On Choking and Revenge
- K Wilde
- Apr 29
- 4 min read
-K Wilde
It’s 2 a.m. I’m in a stranger’s apartment—though, oddly, he doesn’t feel strange. [AA1] That sense of eerie familiarity won’t click until weeks later. The balcony door is open, and from outside, the sounds of laughter, clinking bottles, and the gentle exhale of a joint drift in with the salty Caribbean air.
I’m lying naked on his bed. He lays out three bills in front of me—not for the reason you think (though the visual is deliciously suggestive). We’re about to do a line, and he wants me to choose which bill we’ll roll.
A crisp fifty dollars. A 500 Dominican peso note. A Romanian bill.
“Romania,” I say without hesitation.
The powder gets lined up on the small of my back, right at the dip on my lower back. I feel still. Languid. Strangely at peace. That kind of peace only real revenge brings. The man I just left—who I thought was the love of my life—had cheated on me in Romania. So yes, having someone else do a line off of my body with a Romanian bill felt like divine retribution.
I stayed holed up in that guy’s apartment for days. We drank wine in bed, chain-smoked over white linen, took long showers. We talked about everything from kitesurfing to Sartre to what it was like for him growing up Latino in Reagan’s America.
He was older. Much older. And married, I later learned. With two painfully cute kids. But honestly, I didn’t care. He was the first man to ever give me an orgasm. For that, I worshipped him.
He was textbook: wildly successful, dangerously handsome, emotionally unavailable, passionate, dominant, toxic as hell. The kind of man who lies to you—and you let him.
Weeks later, he flew back to Central America to see me again, this time in a different country. He rented an Airbnb with skyline views of San José. We fucked almost the entire first night. And just before dawn, he pushed into me again. I was wrecked—shaking, soaked, aching. His hands in my hair. His mouth on my neck.
Then: he spits down my back and presses his bare body into mine, wet and slick. Grabs a fistful of hair, rasps into my ear, “You’re mine. You belong to me.”
Suddenly I knew why he felt so familiar. He was my ex, just twenty years older. Still a cheater. Still ridiculously gorgeous.
I fell asleep in his arms, sore and delirious, wondering what the hell was wrong with me; how a feminist like me could find something so possessive, so domineering, so male so unbearably hot.
But here’s the thing: You don’t really know religion until you’ve been fucked by a man who doesn’t believe in god.
I’ve had two long relationships—both with narcissists, and I don’t throw that word around lightly.
One would cry if I made decisions without his approval—like going vegan, getting a tattoo, or god forbid, giving up coffee for a week. Toward the end, I despised him.

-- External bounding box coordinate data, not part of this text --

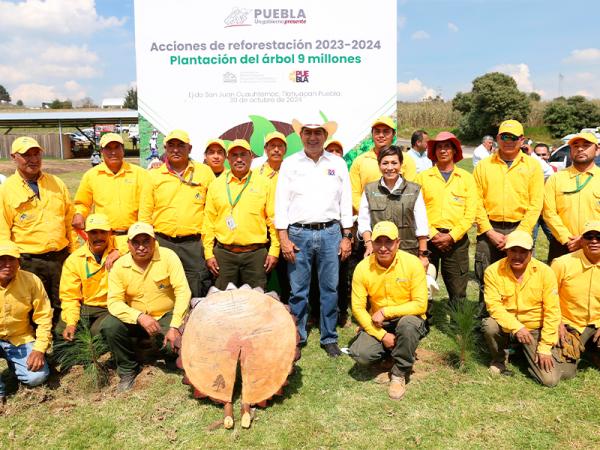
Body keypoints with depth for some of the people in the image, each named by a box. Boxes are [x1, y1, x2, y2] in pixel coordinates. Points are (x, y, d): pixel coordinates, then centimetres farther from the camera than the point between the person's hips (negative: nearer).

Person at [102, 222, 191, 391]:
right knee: (109, 326, -24)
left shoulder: (168, 256, -15)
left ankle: (173, 364, 13)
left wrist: (174, 327, -26)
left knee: (176, 344, -29)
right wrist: (140, 317, -31)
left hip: (167, 316, -2)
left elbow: (183, 291, -19)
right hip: (135, 318, 2)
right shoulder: (119, 266, -8)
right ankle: (128, 371, 1)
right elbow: (114, 301, -14)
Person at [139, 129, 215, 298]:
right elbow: (144, 215, 9)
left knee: (198, 294, 4)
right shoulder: (154, 176, 7)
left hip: (194, 244, -1)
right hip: (162, 242, 1)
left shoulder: (205, 171, 5)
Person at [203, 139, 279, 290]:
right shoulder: (216, 185, 9)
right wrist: (209, 254, 3)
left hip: (256, 254, -1)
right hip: (224, 253, 1)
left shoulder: (264, 184, 5)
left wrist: (274, 251, -2)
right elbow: (209, 221, 8)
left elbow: (273, 219, 3)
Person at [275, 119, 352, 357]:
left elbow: (346, 201, 9)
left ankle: (329, 338, 20)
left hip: (330, 232, 1)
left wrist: (346, 236, 4)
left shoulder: (338, 164, 9)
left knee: (330, 289, 6)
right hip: (299, 233, -1)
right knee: (298, 290, 3)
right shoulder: (290, 163, 5)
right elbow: (281, 202, 2)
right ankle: (296, 338, 18)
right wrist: (284, 238, -4)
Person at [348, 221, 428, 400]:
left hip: (408, 319, -2)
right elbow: (358, 308, -10)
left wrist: (386, 312, -22)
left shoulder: (412, 263, -17)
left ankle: (399, 374, -10)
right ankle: (392, 350, 14)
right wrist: (382, 335, -17)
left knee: (408, 324, -37)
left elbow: (420, 304, -18)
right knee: (360, 354, -22)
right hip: (377, 324, 2)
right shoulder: (363, 268, -13)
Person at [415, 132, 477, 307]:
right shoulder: (423, 177, 8)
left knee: (458, 290, 3)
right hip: (429, 238, 0)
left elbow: (470, 213, 1)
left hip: (456, 239, 0)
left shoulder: (466, 178, 9)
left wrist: (451, 236, -9)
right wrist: (433, 235, -10)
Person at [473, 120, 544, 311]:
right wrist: (490, 232, -7)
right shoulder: (483, 166, 7)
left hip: (520, 231, 0)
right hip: (489, 231, 1)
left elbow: (535, 205, 0)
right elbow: (477, 202, 2)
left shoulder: (533, 166, 5)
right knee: (485, 280, 4)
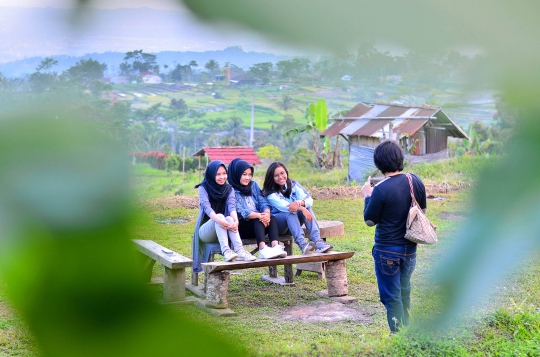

The other? A serial cheater. A smooth liar. Beautiful, magnetic, impossible to forget. He was the first to put his hands around my throat in bed. The first to whisper “you belong to me” while squeezing the breath from my lungs. The first to do a line off the small of my back.
After him, I tried to coax every fling and one-night stand into doing the same. But they always fucked it up. Couldn’t get the pressure right. Couldn’t fake the danger. I’d cry afterward—not out of fear, but frustration. They weren’t him. And that realisation made me feel even more pathetic.
This isn’t a redemption story. I’m not here to work through guilt or shame or claim I’m trying to "heal." I’m just… curious.
Curious why I crave being claimed sexually, why I want to be dominated, undone, made to feel something primal—when, in the daylight, men tell me I’m too dominant. Too sharp. Too much. The kind of woman who scares them. The kind who’ll never get married.
So why do I like being choked? And why—let’s be real—is this such a common thing?
Why do men like choking women? What is this strange interplay between sex and power? What does it say about our society, about how women are taught to please and men are taught to take? Are our desires even our own—or are they just porn-soaked projections of patriarchal bullshit? Maybe some of it is internalised misogyny. But here’s the truth: even if I know that, even if I understand that intellectually and politically… I still want it.
I still want the hands. The pressure. The ownership—real or performative. And maybe the power is mine after all. Because when the moaning stops and the cum is wiped off my stomach and he rolls over, limp and half-drunk on his own ego, I return to myself. I am whole again. I belong to no one but my own damn whim. I said I was his. I lied. He believed me. That’s power.
Is it fucked up? Sure.
But tell me—what woman past adolescence doesn’t carry some quiet, simmering desire for revenge?
I’m curious, confused. I’m 24 and I don’t know anything. I’m still figuring it out, still untangling what’s mine from what’s been taught, what turns me on from what tears me apart. Maybe desire was never meant to be clean. Being a woman in this world means holding space for both the ache and the appetite.
Whoever you are, wherever you’re reading this—I hope you have the kind of sex that wrecks you in the best way, and I hope you never, ever apologise for wanting it.